Member for Barker Tony Pasin said the projects will lead to improved diagnosis and treatment of endometriosis and a better understanding of its causes. They include creating an evidence base for clinical care, comparing treatment options to improve quality of life, and identifying early risk factors for endometriosis.
Endometriosis is a common yet frequently under-recognised chronic disease. It affects one in every ten Australian women and girls, with the average diagnosis taking between seven to ten years.
It is a highly individualised disease, with its symptoms and impact ranging significantly from person to person.

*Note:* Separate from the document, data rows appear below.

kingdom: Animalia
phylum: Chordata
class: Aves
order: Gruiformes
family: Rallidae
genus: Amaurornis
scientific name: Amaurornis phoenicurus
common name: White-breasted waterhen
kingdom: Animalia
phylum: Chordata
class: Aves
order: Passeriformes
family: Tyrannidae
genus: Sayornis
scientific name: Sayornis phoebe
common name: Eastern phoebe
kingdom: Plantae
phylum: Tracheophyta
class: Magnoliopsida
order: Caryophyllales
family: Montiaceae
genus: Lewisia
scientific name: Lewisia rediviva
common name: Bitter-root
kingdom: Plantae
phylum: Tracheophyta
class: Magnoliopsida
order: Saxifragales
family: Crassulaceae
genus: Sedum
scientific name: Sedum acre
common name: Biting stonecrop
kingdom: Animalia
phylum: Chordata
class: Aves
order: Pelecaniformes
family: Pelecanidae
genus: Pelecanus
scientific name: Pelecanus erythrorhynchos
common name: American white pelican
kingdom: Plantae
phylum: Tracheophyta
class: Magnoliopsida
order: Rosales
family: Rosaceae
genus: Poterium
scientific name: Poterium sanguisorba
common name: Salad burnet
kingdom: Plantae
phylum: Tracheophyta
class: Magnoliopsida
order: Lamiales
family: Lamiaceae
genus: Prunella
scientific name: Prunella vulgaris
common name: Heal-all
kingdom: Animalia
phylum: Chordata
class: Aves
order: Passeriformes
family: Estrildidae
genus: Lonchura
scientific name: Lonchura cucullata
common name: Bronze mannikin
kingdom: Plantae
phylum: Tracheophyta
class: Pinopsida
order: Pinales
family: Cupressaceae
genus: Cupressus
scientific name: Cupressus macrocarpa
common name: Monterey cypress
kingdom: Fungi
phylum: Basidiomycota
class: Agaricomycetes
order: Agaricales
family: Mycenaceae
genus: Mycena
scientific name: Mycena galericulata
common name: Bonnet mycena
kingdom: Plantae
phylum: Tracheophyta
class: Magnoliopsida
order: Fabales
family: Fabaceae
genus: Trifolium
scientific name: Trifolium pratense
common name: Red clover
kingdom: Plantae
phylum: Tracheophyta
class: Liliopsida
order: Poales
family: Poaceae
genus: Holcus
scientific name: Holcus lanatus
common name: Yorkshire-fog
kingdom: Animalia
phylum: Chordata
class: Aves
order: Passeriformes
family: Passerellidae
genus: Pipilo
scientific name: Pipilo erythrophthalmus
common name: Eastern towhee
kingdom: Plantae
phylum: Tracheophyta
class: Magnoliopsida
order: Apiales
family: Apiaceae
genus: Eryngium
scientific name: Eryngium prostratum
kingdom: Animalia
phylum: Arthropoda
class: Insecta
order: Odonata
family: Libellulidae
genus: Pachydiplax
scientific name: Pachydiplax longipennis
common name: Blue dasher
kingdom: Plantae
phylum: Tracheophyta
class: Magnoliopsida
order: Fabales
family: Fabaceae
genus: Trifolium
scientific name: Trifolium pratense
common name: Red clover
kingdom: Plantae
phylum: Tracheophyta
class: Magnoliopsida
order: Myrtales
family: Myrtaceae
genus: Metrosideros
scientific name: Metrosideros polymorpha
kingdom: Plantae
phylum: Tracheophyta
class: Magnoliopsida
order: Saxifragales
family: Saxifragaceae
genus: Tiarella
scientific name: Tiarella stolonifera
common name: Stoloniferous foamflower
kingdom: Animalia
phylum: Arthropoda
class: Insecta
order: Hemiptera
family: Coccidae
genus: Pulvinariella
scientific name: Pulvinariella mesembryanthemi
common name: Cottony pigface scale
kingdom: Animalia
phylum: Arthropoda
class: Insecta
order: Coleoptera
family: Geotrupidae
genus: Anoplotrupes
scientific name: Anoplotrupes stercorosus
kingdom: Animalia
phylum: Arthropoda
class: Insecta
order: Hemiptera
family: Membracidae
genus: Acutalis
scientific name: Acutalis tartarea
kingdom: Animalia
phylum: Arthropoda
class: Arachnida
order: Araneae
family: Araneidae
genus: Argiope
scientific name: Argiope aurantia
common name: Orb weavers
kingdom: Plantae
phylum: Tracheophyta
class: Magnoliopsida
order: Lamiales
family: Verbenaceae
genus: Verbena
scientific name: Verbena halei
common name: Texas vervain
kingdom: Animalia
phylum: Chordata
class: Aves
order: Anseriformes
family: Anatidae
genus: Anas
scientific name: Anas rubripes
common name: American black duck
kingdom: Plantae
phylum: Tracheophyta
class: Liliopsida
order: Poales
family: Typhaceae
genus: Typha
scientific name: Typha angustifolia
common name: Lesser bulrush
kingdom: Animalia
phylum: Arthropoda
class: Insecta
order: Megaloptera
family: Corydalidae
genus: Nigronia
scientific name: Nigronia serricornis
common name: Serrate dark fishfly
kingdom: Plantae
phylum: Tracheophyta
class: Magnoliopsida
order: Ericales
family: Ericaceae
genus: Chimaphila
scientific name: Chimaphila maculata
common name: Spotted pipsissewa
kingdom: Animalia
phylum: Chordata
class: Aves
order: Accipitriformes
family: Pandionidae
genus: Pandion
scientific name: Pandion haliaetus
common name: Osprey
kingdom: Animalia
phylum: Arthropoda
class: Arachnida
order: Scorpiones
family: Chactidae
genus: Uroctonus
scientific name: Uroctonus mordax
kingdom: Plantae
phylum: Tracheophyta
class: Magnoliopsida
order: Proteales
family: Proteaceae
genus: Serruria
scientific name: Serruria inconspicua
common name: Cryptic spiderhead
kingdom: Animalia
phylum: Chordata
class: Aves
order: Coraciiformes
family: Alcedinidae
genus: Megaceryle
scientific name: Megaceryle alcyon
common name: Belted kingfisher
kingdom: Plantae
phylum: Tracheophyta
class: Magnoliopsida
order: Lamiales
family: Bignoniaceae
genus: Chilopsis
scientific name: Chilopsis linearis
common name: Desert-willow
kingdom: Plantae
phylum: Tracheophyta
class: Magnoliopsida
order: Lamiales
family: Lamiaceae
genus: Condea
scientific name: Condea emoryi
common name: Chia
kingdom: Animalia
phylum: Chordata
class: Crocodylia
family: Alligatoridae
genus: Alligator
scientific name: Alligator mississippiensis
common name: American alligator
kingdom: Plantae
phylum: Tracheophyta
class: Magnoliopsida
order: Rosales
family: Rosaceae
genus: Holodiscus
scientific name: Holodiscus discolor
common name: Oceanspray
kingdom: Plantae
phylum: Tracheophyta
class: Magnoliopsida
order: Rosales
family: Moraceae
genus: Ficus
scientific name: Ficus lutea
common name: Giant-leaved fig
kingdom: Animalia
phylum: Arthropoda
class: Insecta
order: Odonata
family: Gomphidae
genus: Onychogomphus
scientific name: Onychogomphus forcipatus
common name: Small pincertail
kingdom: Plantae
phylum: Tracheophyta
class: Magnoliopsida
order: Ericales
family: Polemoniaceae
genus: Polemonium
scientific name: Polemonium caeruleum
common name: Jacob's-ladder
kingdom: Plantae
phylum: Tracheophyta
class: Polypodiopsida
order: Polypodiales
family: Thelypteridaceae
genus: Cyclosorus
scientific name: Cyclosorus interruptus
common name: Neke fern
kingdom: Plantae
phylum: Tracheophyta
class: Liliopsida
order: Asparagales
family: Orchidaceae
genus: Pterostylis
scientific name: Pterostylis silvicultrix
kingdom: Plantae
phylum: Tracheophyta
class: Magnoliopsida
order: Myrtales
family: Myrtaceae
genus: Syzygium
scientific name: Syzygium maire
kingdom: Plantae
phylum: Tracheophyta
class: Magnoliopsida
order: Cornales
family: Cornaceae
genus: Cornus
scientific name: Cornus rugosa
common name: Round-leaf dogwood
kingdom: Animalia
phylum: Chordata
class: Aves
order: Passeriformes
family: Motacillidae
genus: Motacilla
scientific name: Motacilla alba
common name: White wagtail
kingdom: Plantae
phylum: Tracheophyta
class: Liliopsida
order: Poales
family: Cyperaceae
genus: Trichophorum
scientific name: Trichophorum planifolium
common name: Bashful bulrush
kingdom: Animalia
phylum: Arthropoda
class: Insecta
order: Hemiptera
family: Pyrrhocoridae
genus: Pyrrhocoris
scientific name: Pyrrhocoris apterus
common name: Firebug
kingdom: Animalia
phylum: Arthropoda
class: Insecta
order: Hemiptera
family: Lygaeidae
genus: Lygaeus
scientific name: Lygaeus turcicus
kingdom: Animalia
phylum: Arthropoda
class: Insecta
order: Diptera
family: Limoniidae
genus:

It often leads to severe chronic pain and in some cases, compromised fertility and sexual function.
The Government’s investment comes from its landmark Medical Research Future Fund’s Emerging Priorities and Consumer Driven Research Initiative.
Funding will go to five leading research institutions: Deakin University, Monash University, Murdoch Children’s Research Institute, The University of Melbourne and The University of Queensland.
“Our Government is profoundly committed to tackling this often misunderstood and crippling condition. Two years ago, we launched the National Action Plan for Endometriosis – Australia’s first ever blueprint seeking to improve the treatment, understanding and awareness of the disease. Our ultimate aim is to find a cure,” Mr Pasin said.
“These research projects will contribute to a greater understanding of endometriosis for the benefit of women and their loved ones across Australia,” Mr Pasin said.
Further information on the MRFF is available at www.health.gov.au/mrff.